Physical Therapy Treatment

Treatment regimens are tailored to the patient in response to the physical condition or challenges they are experiencing. The goal of a physical therapist is to assist the patient in regaining maximum mobility and in response, a greater sense of independence. A physical therapist may use a variety of treatment methods and over time, as the patient responds to those modalities, the treatment may vary. After your assessment and exam, your physical therapist will describe and detail what treatment modalities are right for you, and how many treatments you may need in order to reach maximum mobility.

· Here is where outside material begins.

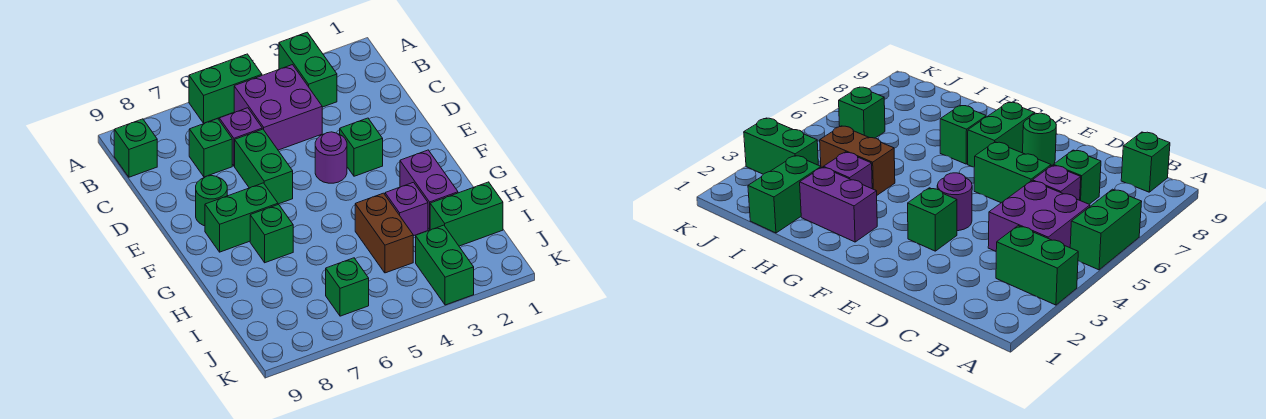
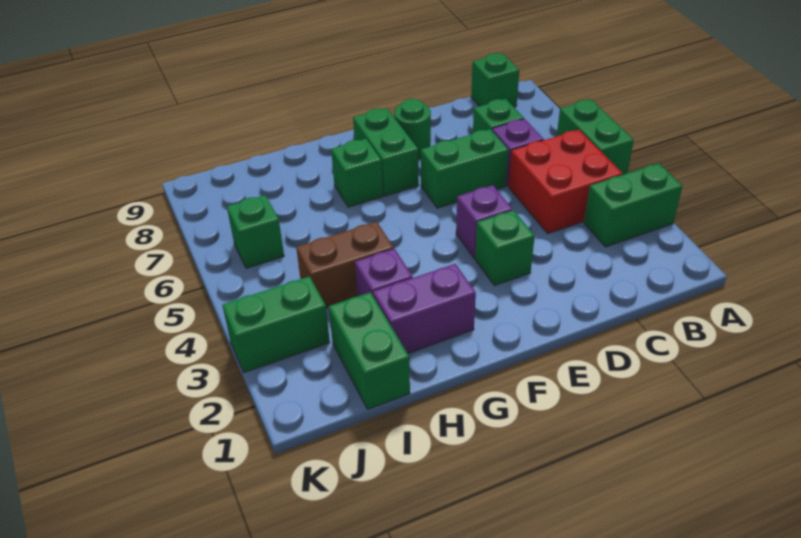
purple 2x2 brick [234,65,322,150] -> red 2x2 brick [508,130,623,233]
purple 1x1 round brick [315,132,347,183] -> purple 1x1 brick [456,185,513,258]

Common Conditions That Can Be Treated by a Physical Therapist

Though not every physical condition can be treated by a physical therapist, many types of injuries and illnesses that cause pain, movement limitations, physical impairment, or loss of functionality can be successfully treated. Physical therapy patients can be of nearly any age—from the very young to the elderly. Physical therapy patients may be professional athletes, students, pre-teens, but can be nearly anyone. Some physical therapists specialize in treating certain individuals such as professional athletes, the elderly, children, or others. Most clinics treat anyone who has the need for physical therapy. A shortlist of the conditions that can be effectively treated by a physical therapist includes:

  • Arthritis
  • Amputees who are experiencing pain associated with a lost limb, are transitioning to a new artificial limb, or have physical challenges associated with the loss of a limb.
  • Sports injury.
  • Carpal tunnel syndrome.
  • Stroke.
  • Spinal cord injury.
  • Fractured bone.
  • Recovery from surgery.

Prior to Undergoing Physical Therapy Treatment

Prior to undergoing physical therapy, if you have not been treated by a physical therapist in the past, you may have questions about the process. If you have questions, feel free to write them down before your visit to the office or simply ask when you are meeting with the support staff or physical therapist.

Undergoing Physical Therapy Treatment

Your physical therapist may use a variety of modalities when treating your condition. You may need treatment for any of the following:

  • Decrease stiffness or pain.
  • Increase mobility or range of motion.
  • Increase strength.

To achieve improved health through physical therapy, your therapist may use ultrasound, heat and ice, and/or electrical stimulation. After your initial consultation, your physical therapist will let you know which forms of treatment will be used to improve your condition. Your therapist may also recommend exercises that you can do at home to accelerate your healing.